WHAT THIS TASK INVOLVES
When a line in the entries contains the word "scroll", copy that line in full.

Stored items
══════════════════════════════

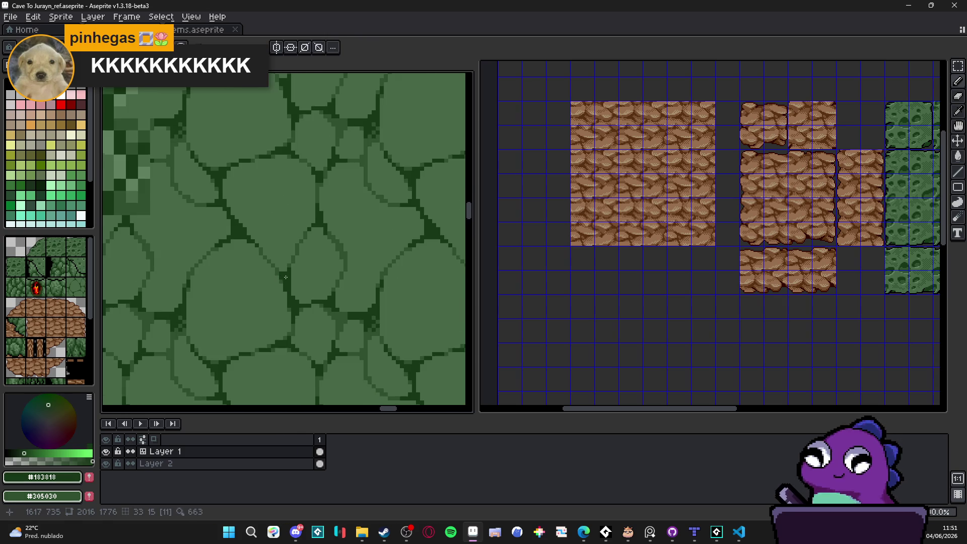
scroll(287, 278, down, 1)
key(ctrl+s)
Darken pixels along a stone's outline from top to bottom.
scroll(304, 296, up, 4)
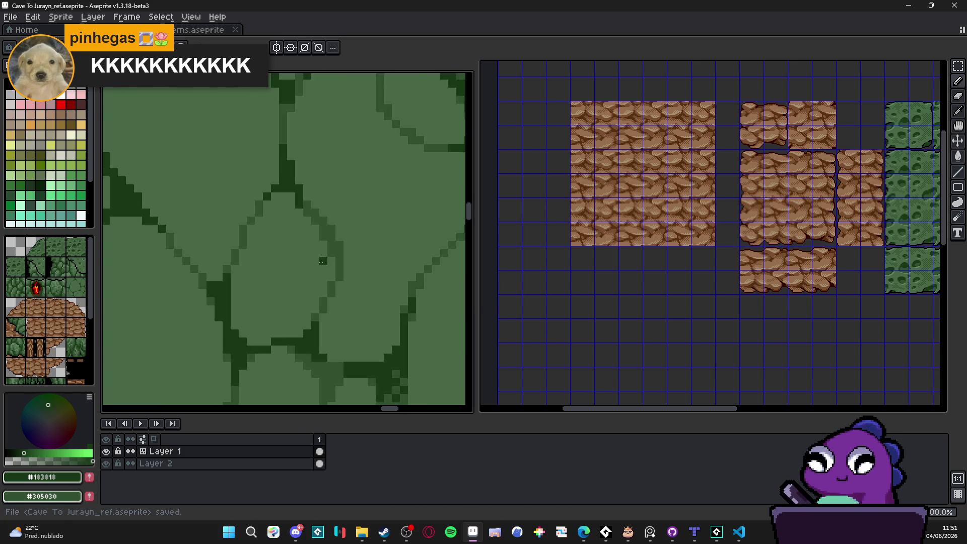
click(318, 223)
click(335, 252)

══════════════════════════════

REPLY TO THE TASK
scroll(287, 278, down, 1)
scroll(304, 296, up, 4)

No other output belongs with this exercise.